CHECK YOUR UNDERSTANDING |
1. Reproduce word for word the part of the book recommendation from "It's about a" up to and including "tainted ground...poisoned ground.".
2. Answer these questions using the book recommendation:
(a) How many boys go into the woods in "Disappearance at Devil's Rock," and how many come back?
(b) What is the title of the book Paul Tremblay wrote the year before?
(c) Where do the school girls in "Picnic At Hanging Rock" disappear?

--- DOCUMENT EXTRACT ---

I think the book that I've been most excited about in the last few months is "Disappearance at Devil's Rock" by Paul Tremblay. It's a terrific novel about the sinister and possibly the supernatural — we're not really sure.

It's about a teenage boy who goes out in the middle of the night with two friends to a possibly haunted rock in the middle of a state forest. These three boys go into the woods, and only two of them come back.

It's unclear what happened to the third child. As the police go searching for him, and this one haunted mother goes searching for her child, and as the story of the boy's summer is gradually revealed, we're presented with a horrifying, inexplicable mystery about these three boys falling under the sway of a sociopath in a part of the woods that might be haunted or tainted ground...poisoned ground.

I found it completely compelling. I couldn't put it down. Even when I wasn't reading it, I thought about it. This is really the kind of thing that Paul Tremblay does so wonderfully. It's his second horror novel. Last year he wrote a book called "A Head Full of Ghosts," [which is] like "The Exorcist" re-imagined as if the family in "The Exorcist" had decided to make a reality television show out of their crisis.

And so I highly recommend "A Head Full of Ghosts" and "Disappearance at Devil's Rock" for anyone who wants to read some stuff that will make it hard for them to sleep. I think that both these books will be looked at in the years to come as potentially as major landmarks in the genre of horror fiction, and that people who are writing about exorcisms or supernatural vanishing will now have to contend with the stamp that Paul Tremblay has put on those particular ideas.

"Disappearance at Devil's Rock" in some ways harkens back to "Picnic At Hanging Rock" — which was a great story about these school girls who disappear in the Australian outback inexplicably. And "Disappearance at Devil's Rock" pretzels that idea into a new shape and amps it up in a really satisfying way.

"A Head Full of Ghosts" takes what happened in "The Exorcist" and brings it into our kitschy, embarrassing, overexposed, modern world in an unforgettable way.

So both books are doing amazing new things with ideas that have been floating around in the genre of the supernatural for a while.

--- THE DATA ---

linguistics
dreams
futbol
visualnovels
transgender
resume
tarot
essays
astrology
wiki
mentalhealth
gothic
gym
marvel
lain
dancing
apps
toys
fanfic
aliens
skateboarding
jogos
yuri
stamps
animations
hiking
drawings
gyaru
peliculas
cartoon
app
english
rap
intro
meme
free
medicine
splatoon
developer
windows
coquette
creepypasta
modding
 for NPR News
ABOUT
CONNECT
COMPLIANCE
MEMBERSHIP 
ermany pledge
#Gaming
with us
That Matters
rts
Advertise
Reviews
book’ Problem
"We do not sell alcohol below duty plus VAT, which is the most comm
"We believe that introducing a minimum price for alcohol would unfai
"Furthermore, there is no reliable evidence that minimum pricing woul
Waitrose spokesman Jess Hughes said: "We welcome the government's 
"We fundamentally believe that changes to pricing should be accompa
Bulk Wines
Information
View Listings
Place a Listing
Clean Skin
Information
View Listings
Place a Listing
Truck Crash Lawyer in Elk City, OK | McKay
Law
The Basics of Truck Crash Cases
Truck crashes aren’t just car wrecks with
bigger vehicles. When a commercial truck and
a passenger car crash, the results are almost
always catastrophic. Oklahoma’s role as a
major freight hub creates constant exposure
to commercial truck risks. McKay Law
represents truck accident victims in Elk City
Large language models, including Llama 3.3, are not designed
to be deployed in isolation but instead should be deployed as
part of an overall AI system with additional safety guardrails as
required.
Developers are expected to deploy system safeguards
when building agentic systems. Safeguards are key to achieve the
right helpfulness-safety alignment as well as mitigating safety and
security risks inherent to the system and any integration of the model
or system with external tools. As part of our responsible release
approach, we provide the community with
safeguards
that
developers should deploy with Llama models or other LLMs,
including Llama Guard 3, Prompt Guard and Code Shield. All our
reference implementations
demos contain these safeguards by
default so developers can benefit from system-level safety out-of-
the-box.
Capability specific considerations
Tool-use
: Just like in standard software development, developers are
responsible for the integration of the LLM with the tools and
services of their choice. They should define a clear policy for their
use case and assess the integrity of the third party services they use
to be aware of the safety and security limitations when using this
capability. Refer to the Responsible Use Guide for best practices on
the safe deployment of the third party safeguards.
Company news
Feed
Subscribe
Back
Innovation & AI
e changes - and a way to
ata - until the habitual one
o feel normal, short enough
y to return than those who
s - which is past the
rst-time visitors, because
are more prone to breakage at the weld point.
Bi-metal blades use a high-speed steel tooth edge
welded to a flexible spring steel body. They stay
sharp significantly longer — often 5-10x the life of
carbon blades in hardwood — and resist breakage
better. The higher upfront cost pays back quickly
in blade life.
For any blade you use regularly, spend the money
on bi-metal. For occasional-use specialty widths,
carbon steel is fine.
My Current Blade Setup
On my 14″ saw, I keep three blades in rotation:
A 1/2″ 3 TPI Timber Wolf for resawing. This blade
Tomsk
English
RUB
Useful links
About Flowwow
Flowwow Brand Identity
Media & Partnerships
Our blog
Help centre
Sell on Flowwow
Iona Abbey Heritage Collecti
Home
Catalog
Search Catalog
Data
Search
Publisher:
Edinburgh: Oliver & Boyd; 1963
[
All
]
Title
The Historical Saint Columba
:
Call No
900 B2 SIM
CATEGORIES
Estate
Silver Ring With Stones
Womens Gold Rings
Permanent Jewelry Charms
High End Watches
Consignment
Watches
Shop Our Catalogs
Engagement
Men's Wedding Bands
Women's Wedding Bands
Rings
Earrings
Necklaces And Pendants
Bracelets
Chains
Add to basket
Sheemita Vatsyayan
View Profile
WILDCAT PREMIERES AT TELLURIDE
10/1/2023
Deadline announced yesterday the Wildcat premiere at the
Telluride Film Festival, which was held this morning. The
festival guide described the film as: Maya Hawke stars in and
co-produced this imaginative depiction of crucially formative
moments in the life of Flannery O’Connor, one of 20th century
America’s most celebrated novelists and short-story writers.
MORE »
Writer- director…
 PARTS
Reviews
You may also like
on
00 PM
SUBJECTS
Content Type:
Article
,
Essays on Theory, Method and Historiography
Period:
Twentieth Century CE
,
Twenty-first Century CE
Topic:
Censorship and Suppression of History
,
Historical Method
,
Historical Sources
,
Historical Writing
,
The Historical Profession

---

ANSWERS TO THE TASKS |
1.
It's about a teenage boy who goes out in the middle of the night with two friends to a possibly haunted rock in the middle of a state forest. These three boys go into the woods, and only two of them come back.

It's unclear what happened to the third child. As the police go searching for him, and this one haunted mother goes searching for her child, and as the story of the boy's summer is gradually revealed, we're presented with a horrifying, inexplicable mystery about these three boys falling under the sway of a sociopath in a part of the woods that might be haunted or tainted ground...poisoned ground.

2.
(a) Three boys go into the woods, and two come back.
(b) "A Head Full of Ghosts."
(c) In the Australian outback.